Un stream rapporte quelques millièmes d'euro, partagés entre la plateforme (~30 %), le master (~53 %) et l'édition (~17 %). Un fonds de royautés perçoit le master, l'édition ou les deux, selon les catalogues acquis. Cet outil montre ce partage et l'effet du volume, sans projeter de rendement.
Le partage de la valeur d'un stream
Un stream rapporte très peu, et cette valeur se partage entre plusieurs parties. Spotify reverse environ 70 % de ses revenus aux ayants droit et conserve environ 30 %. Sur la totalité, de l'ordre de 53 % rémunèrent le master (l'enregistrement, détenu par le label ou l'artiste) et de l'ordre de 17 % l'édition (la composition, détenue par l'auteur-compositeur et son éditeur). En pratique, un stream vaut quelques millièmes d'euro (Spotify paie environ 0,003 à 0,005 dollar par stream).

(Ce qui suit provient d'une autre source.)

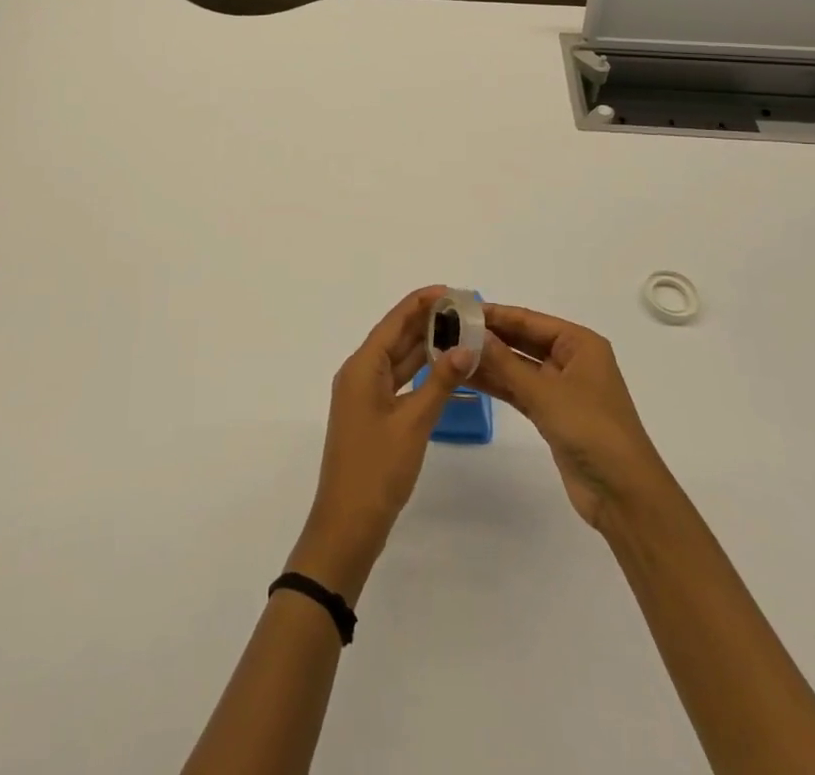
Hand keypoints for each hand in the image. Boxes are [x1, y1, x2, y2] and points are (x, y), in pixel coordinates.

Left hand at [289, 287, 474, 601]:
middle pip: (395, 337)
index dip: (420, 303)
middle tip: (463, 309)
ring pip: (398, 360)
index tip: (450, 290)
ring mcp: (364, 396)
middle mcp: (360, 374)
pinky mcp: (372, 416)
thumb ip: (440, 382)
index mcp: (362, 368)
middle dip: (427, 321)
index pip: (394, 322)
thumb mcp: (413, 423)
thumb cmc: (377, 469)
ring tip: (459, 331)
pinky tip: (444, 369)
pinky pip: (398, 382)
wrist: (347, 525)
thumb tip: (466, 346)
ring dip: (425, 346)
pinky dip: (420, 373)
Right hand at [470, 304, 666, 529]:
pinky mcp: (552, 414)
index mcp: (579, 344)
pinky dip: (497, 384)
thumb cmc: (590, 429)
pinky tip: (467, 377)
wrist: (623, 494)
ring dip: (488, 361)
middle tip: (447, 330)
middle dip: (488, 336)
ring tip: (448, 352)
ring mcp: (561, 388)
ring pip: (518, 366)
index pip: (529, 320)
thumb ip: (505, 362)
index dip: (495, 314)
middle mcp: (571, 360)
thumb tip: (472, 332)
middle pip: (523, 340)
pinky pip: (519, 390)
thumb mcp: (545, 392)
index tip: (458, 308)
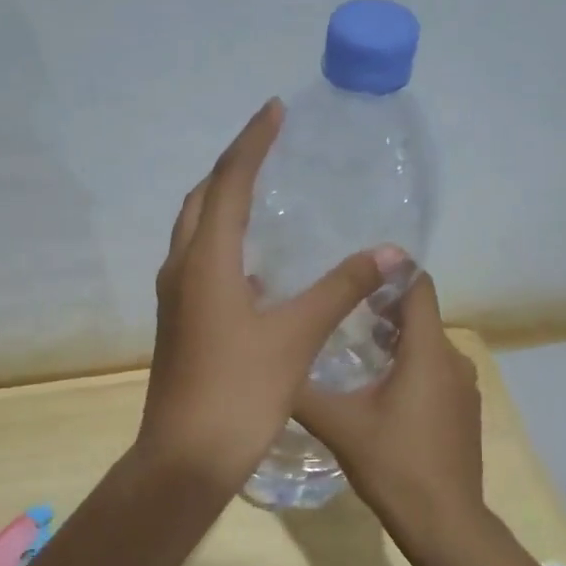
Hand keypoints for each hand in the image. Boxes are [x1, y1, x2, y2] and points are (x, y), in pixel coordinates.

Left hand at [138, 99, 401, 491]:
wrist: (186, 456)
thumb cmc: (240, 391)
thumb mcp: (296, 336)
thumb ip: (341, 288)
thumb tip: (391, 252)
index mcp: (205, 261)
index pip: (229, 182)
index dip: (252, 142)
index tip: (274, 110)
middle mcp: (181, 269)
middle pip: (200, 200)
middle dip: (230, 168)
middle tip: (266, 149)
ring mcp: (174, 298)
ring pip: (193, 233)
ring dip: (220, 205)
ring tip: (260, 195)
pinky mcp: (177, 323)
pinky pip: (196, 263)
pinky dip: (220, 245)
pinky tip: (253, 265)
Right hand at [294, 273, 489, 552]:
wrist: (445, 523)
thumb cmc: (394, 465)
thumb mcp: (338, 425)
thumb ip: (303, 392)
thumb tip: (268, 366)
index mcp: (427, 352)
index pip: (418, 287)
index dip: (390, 270)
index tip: (355, 267)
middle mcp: (453, 360)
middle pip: (420, 315)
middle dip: (382, 306)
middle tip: (338, 306)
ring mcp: (463, 388)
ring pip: (427, 345)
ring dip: (394, 338)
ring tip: (351, 343)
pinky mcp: (462, 411)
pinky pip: (435, 370)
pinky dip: (409, 364)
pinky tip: (376, 386)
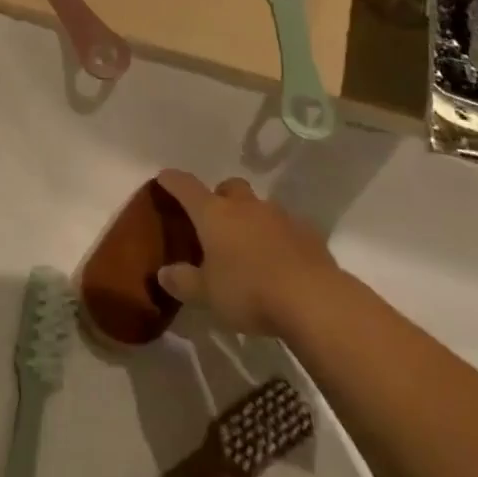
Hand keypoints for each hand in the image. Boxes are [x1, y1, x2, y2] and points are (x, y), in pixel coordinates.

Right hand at [154, 169, 338, 336]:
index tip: (164, 177)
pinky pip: (287, 227)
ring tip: (250, 246)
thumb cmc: (249, 291)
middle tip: (216, 220)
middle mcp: (245, 206)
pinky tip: (281, 260)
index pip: (186, 187)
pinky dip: (279, 236)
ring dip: (252, 218)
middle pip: (229, 187)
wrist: (314, 299)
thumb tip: (163, 273)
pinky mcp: (307, 233)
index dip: (173, 181)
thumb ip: (184, 282)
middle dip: (220, 196)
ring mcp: (279, 216)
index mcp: (214, 214)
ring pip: (259, 206)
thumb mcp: (208, 295)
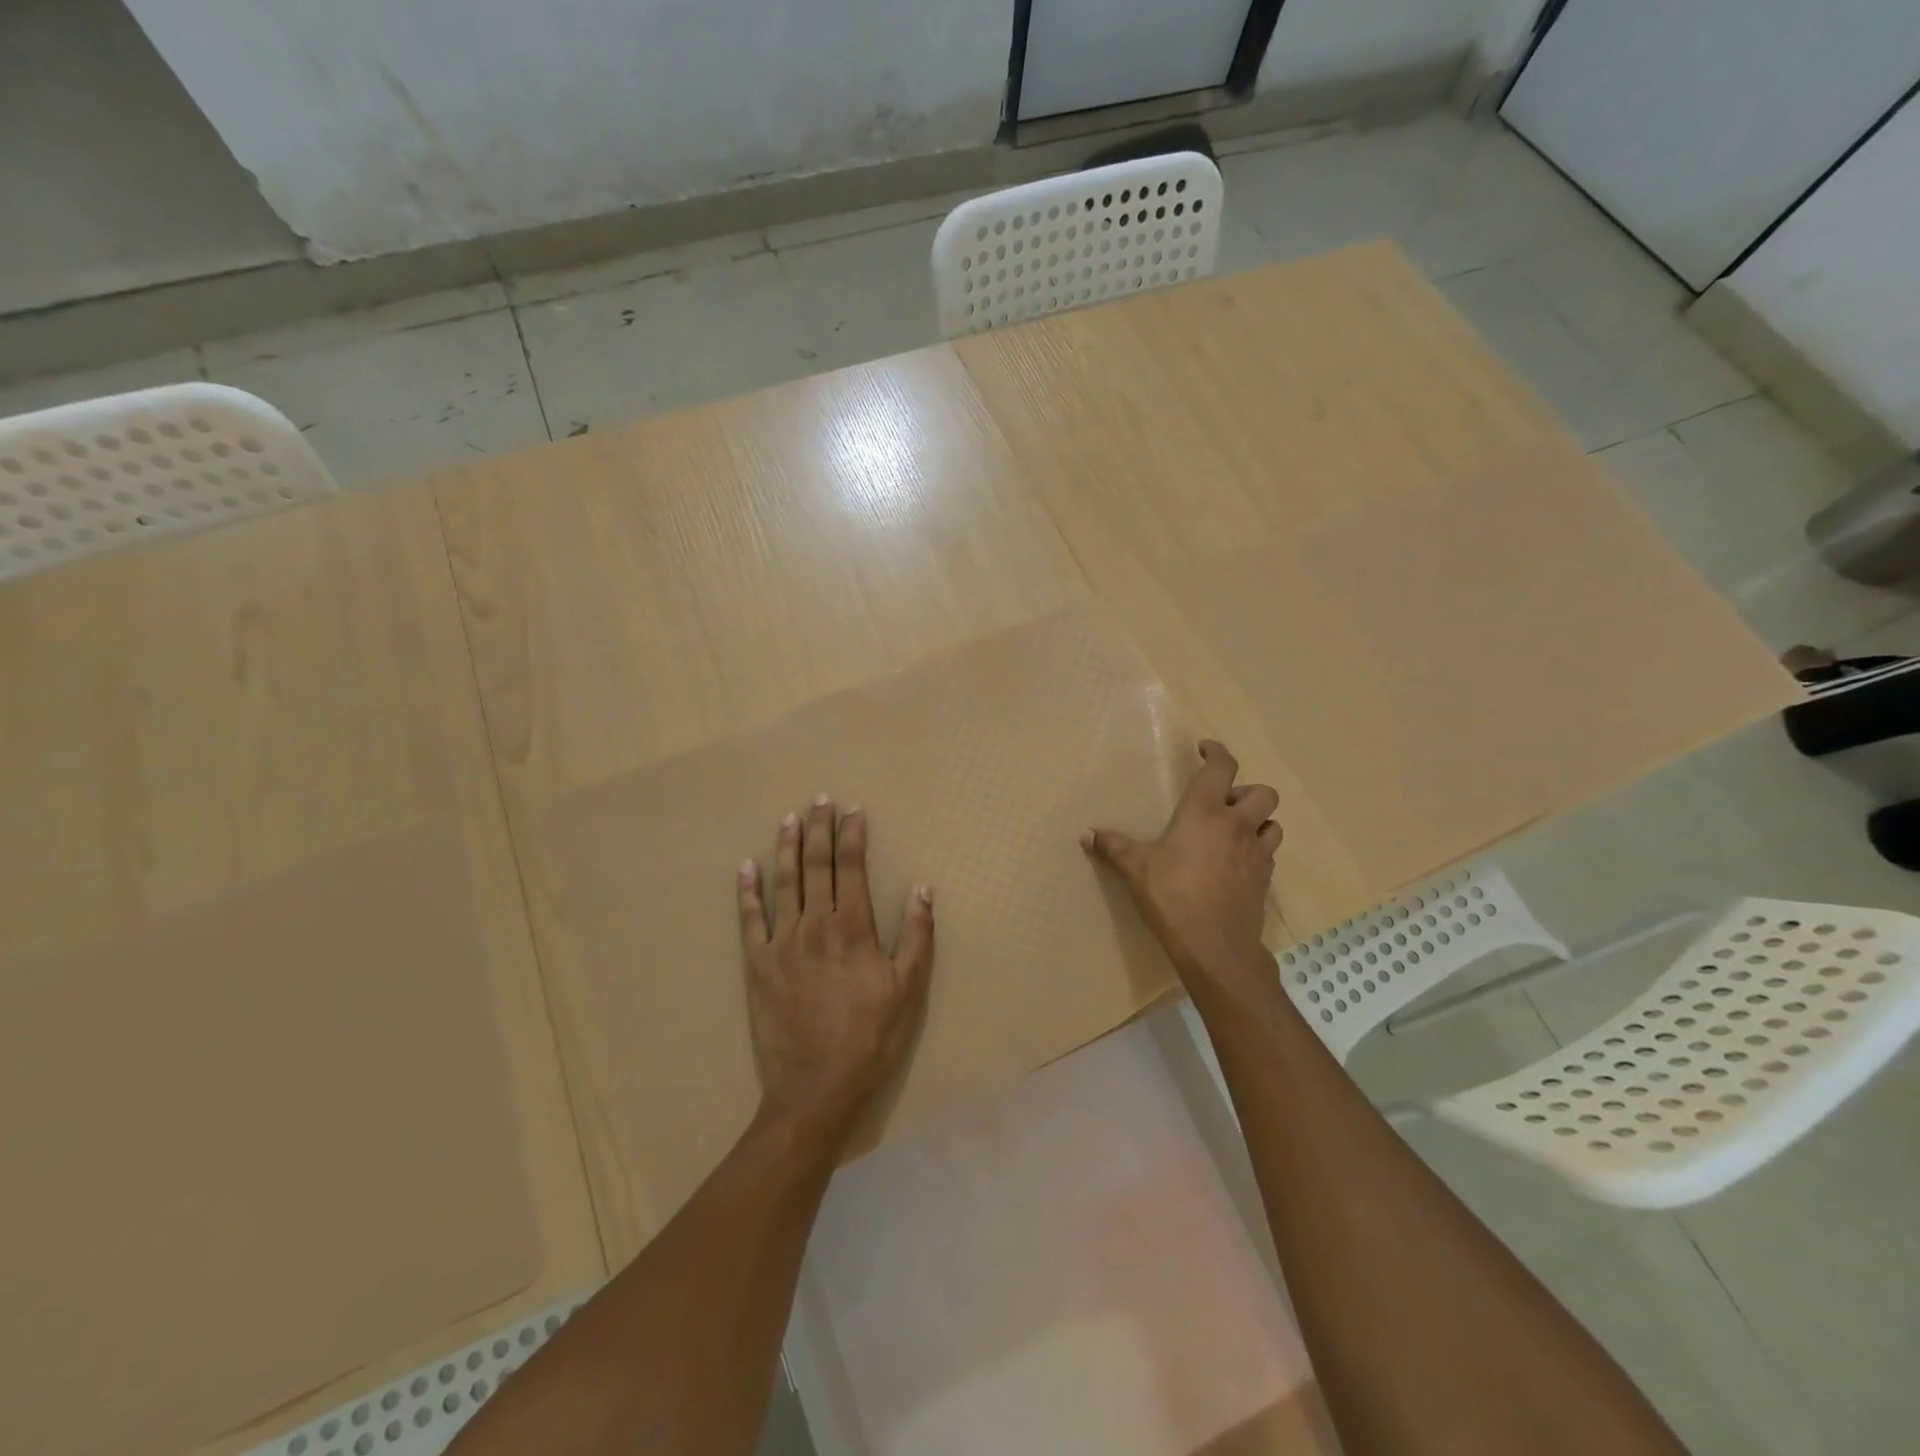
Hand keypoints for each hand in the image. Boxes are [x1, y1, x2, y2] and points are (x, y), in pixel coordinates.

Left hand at [738, 796, 934, 1143]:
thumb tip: (922, 888)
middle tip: (820, 799)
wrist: (816, 1088)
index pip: (851, 868)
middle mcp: (815, 925)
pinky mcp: (757, 964)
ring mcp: (782, 943)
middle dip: (820, 829)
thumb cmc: (870, 1037)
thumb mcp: (908, 989)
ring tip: (788, 819)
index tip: (854, 811)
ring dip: (787, 847)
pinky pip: (750, 919)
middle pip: (817, 866)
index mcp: (853, 928)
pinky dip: (747, 891)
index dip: (853, 836)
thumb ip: (917, 935)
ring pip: (784, 883)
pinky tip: (746, 867)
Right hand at [1083, 740, 1281, 995]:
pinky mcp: (1265, 880)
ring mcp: (1257, 853)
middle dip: (1246, 791)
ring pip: (1273, 823)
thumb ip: (1113, 847)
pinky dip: (1256, 850)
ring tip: (1234, 832)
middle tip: (1223, 804)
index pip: (1223, 767)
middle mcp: (1237, 825)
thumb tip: (1086, 835)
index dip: (1217, 752)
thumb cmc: (1172, 896)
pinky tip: (1235, 863)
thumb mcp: (1136, 869)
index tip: (1206, 749)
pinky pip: (1269, 854)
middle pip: (1263, 792)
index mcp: (1205, 812)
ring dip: (1258, 821)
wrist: (1215, 947)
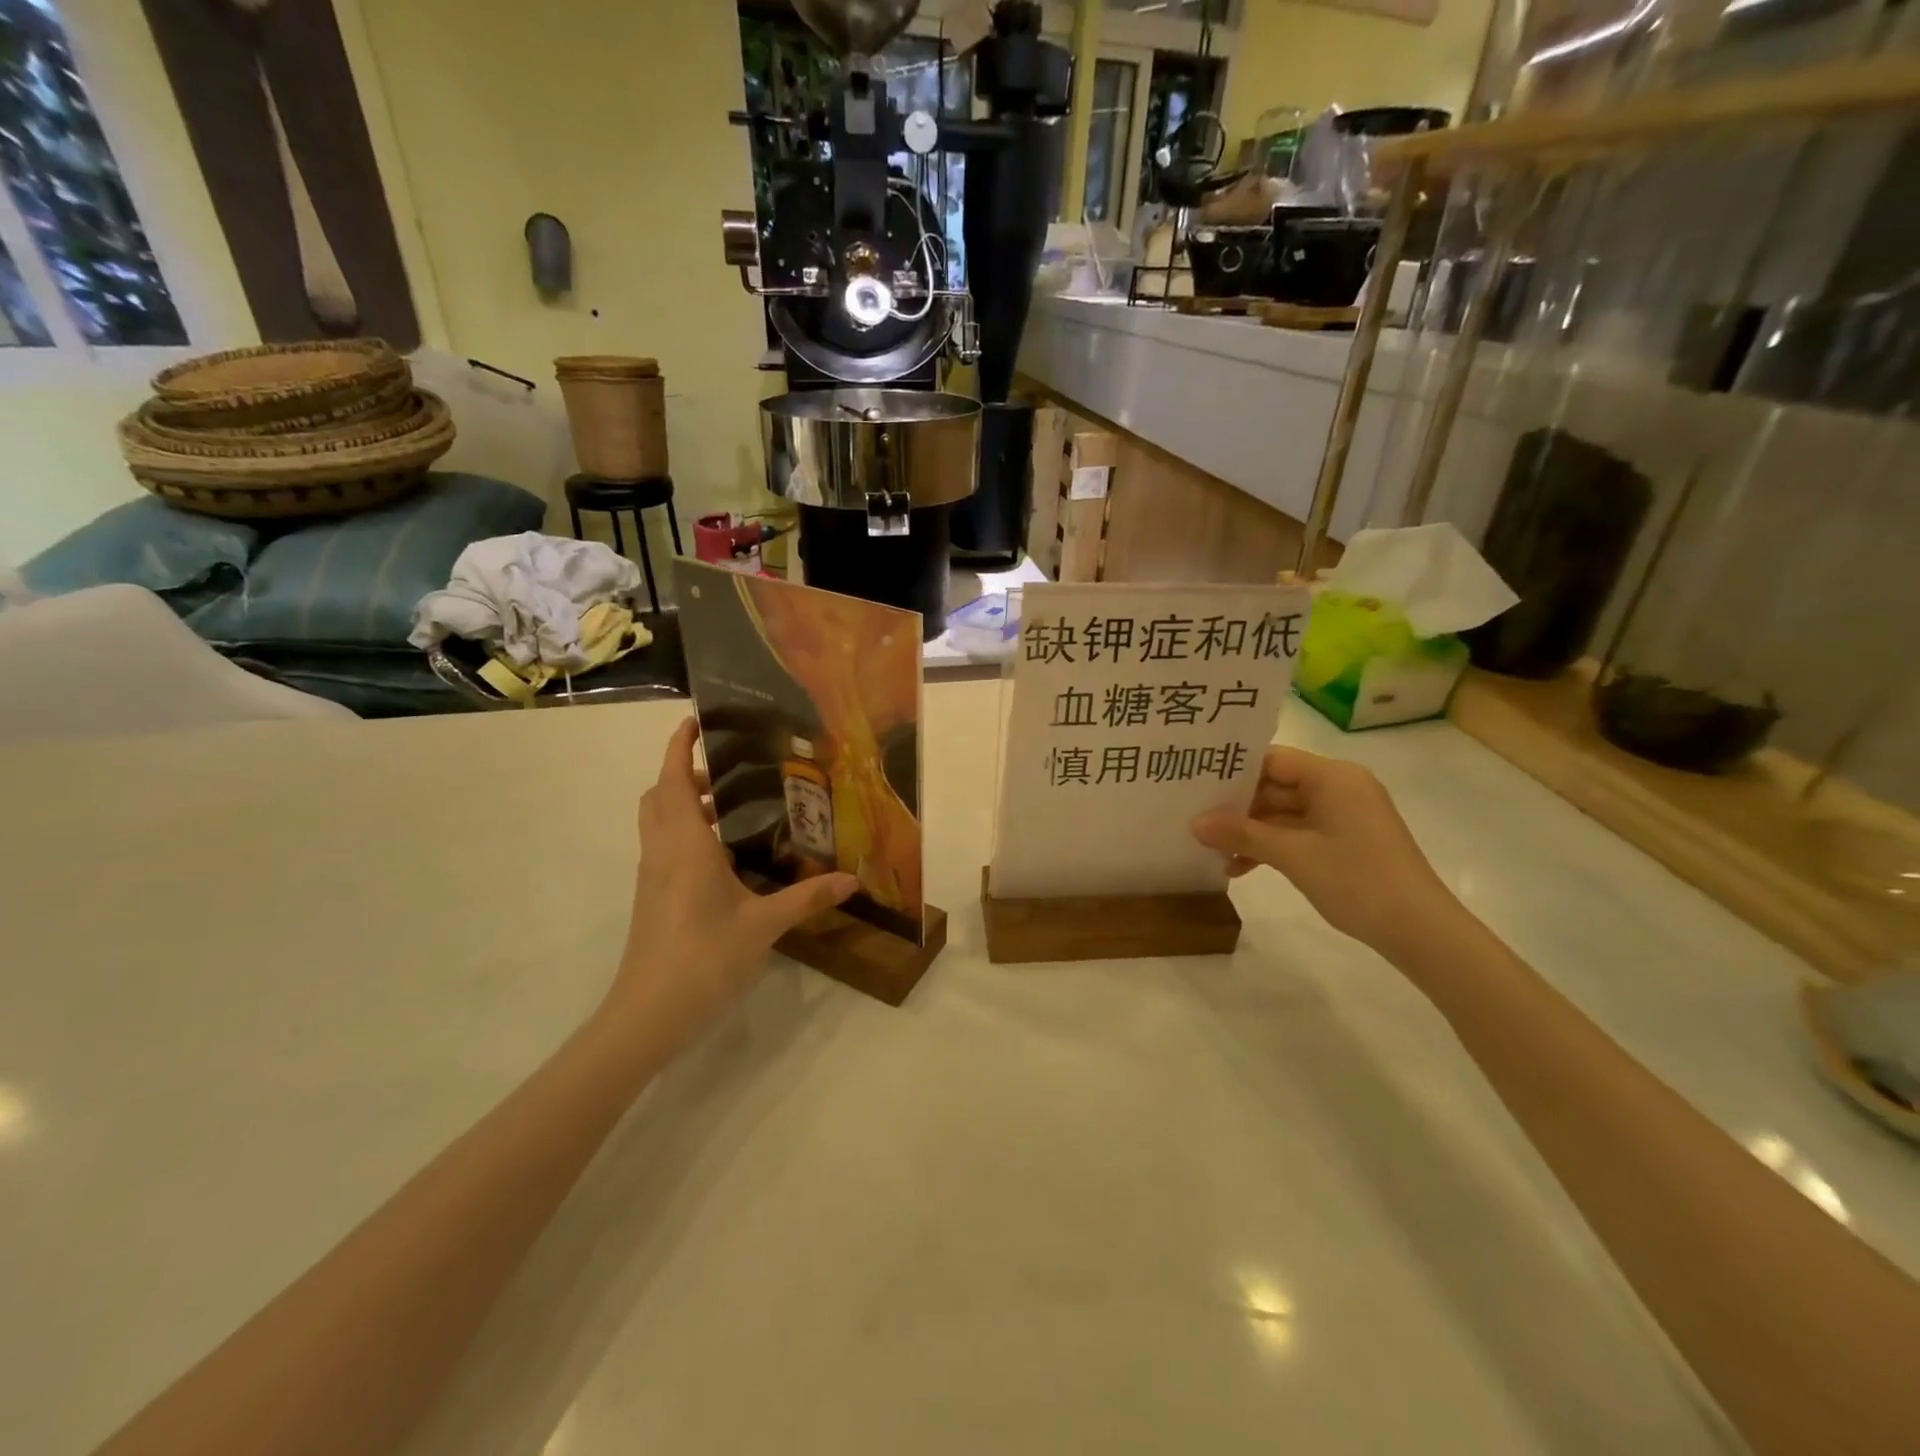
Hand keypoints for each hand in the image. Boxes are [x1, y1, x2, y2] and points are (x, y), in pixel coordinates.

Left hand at [607, 718, 856, 1047]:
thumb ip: (808, 898)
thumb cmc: (704, 958)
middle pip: (660, 795)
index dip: (679, 747)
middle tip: (728, 772)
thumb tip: (852, 880)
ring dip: (684, 802)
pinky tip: (723, 855)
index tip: (694, 721)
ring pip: (658, 821)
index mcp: (686, 845)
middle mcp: (663, 851)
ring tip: (731, 808)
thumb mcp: (764, 925)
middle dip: (685, 773)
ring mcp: (653, 876)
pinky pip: (664, 846)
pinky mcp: (653, 897)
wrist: (649, 1014)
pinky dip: (685, 831)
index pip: (673, 779)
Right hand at [1191, 745, 1462, 957]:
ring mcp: (1343, 816)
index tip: (1194, 782)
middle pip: (1276, 786)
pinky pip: (1298, 833)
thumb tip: (1194, 823)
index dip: (1232, 770)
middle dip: (1236, 806)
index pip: (1271, 759)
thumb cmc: (1357, 880)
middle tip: (1193, 817)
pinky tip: (1239, 868)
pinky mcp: (1345, 841)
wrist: (1420, 931)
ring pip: (1283, 813)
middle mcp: (1339, 788)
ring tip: (1210, 849)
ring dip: (1250, 831)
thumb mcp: (1292, 855)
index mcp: (1333, 777)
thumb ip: (1241, 834)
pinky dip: (1271, 847)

Cet outil applique ce partage au volume de streams pour montrer où va la valeur et ce que perçoit un fonds selon les droits qu'il détient, là où un simple nombre de streams ne dit rien des royautés générées.
Pourquoi le volume est décisif
Parce que la valeur par stream est minuscule, seul le volume crée des royautés notables. Un million de streams par mois ne génère que quelques milliers d'euros de royautés, partagés entre les ayants droit. C'est la raison pour laquelle les fonds achètent des catalogues entiers d'artistes établis, capables de cumuler des centaines de millions de streams, plutôt que des titres isolés.
Ce que cet outil ne dit pas : le rendement et les risques
Cet outil montre un partage de valeur, pas un rendement. Les royautés réelles dépendent du volume effectif, des contrats propres à chaque titre et de l'évolution des plateformes. Le fonds vise de l'ordre de 5 à 8 % issu des redevances, mais la distribution n'est pas garantie, la valorisation dépend des multiples de rachat de catalogues, la liquidité est réduite et le capital est exposé.